What is required:
The answer must consist of every record, printed exactly as it stands.
—————
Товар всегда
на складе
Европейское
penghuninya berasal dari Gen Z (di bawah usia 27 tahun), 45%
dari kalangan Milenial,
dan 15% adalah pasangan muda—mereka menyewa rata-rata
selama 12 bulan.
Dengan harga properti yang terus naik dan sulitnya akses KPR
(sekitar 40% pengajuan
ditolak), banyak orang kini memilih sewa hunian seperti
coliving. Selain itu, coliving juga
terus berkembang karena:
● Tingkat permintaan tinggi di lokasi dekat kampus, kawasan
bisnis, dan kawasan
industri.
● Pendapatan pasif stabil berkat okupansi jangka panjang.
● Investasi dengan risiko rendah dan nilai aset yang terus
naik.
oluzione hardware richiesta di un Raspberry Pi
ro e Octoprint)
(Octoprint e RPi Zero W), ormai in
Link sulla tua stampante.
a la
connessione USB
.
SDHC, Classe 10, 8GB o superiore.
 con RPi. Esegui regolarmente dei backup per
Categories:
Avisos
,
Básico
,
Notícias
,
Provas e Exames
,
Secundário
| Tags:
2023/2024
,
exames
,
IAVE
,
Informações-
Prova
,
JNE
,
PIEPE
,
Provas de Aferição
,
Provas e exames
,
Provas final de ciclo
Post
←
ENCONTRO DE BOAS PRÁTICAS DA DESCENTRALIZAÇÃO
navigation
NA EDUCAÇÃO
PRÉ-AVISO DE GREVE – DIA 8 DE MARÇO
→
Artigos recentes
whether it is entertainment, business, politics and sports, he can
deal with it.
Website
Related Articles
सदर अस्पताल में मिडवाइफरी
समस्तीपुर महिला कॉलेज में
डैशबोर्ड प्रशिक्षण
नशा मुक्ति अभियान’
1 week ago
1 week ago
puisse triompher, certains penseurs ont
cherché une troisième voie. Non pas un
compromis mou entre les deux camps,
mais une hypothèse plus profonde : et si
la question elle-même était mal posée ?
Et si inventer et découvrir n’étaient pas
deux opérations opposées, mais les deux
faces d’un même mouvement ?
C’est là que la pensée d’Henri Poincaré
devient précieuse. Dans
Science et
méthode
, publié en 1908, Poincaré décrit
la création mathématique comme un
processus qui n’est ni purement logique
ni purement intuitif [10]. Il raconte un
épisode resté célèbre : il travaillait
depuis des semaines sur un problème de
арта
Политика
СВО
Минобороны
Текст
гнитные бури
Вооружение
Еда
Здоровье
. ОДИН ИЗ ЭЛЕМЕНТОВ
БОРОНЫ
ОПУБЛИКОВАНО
—————
Task response:
Товар всегда
на складе
Европейское
penghuninya berasal dari Gen Z (di bawah usia 27 tahun), 45%
dari kalangan Milenial,
dan 15% adalah pasangan muda—mereka menyewa rata-rata
selama 12 bulan.
Dengan harga properti yang terus naik dan sulitnya akses KPR
(sekitar 40% pengajuan
ditolak), banyak orang kini memilih sewa hunian seperti
coliving. Selain itu, coliving juga
terus berkembang karena:
● Tingkat permintaan tinggi di lokasi dekat kampus, kawasan
bisnis, dan kawasan
industri.
● Pendapatan pasif stabil berkat okupansi jangka panjang.
● Investasi dengan risiko rendah dan nilai aset yang terus
naik.
oluzione hardware richiesta di un Raspberry Pi
ro e Octoprint)
(Octoprint e RPi Zero W), ormai in
Link sulla tua stampante.
a la
connessione USB
.
SDHC, Classe 10, 8GB o superiore.
 con RPi. Esegui regolarmente dei backup per
Categories:
Avisos
,
Básico
,
Notícias
,
Provas e Exames
,
Secundário
| Tags:
2023/2024
,
exames
,
IAVE
,
Informações-
Prova
,
JNE
,
PIEPE
,
Provas de Aferição
,
Provas e exames
,
Provas final de ciclo
Post
←
ENCONTRO DE BOAS PRÁTICAS DA DESCENTRALIZAÇÃO
navigation
NA EDUCAÇÃO
PRÉ-AVISO DE GREVE – DIA 8 DE MARÇO
→
Artigos recentes
whether it is entertainment, business, politics and sports, he can
deal with it.
Website
Related Articles
सदर अस्पताल में मिडवाइफरी
समस्तीपुर महिला कॉलेज में
डैशबोर्ड प्रशिक्षण
नशा मुक्ति अभियान’
1 week ago
1 week ago
puisse triompher, certains penseurs ont
cherché une troisième voie. Non pas un
compromis mou entre les deux camps,
mais une hypothèse plus profonde : et si
la question elle-même était mal posée ?
Et si inventer et découvrir n’étaient pas
deux opérations opposées, mais les deux
faces d’un même mouvement ?
C’est là que la pensée d’Henri Poincaré
devient précieuse. Dans
Science et
méthode
, publié en 1908, Poincaré décrit
la création mathématique comme un
processus qui n’est ni purement logique
ni purement intuitif [10]. Il raconte un
épisode resté célèbre : il travaillait
depuis des semaines sur un problème de
арта
Политика
СВО
Минобороны
Текст
гнитные бури
Вооружение
Еда
Здоровье
. ОДИН ИЗ ЭЛЕМЕНТОВ
БОРОНЫ
ОПУБЛИКОВАНО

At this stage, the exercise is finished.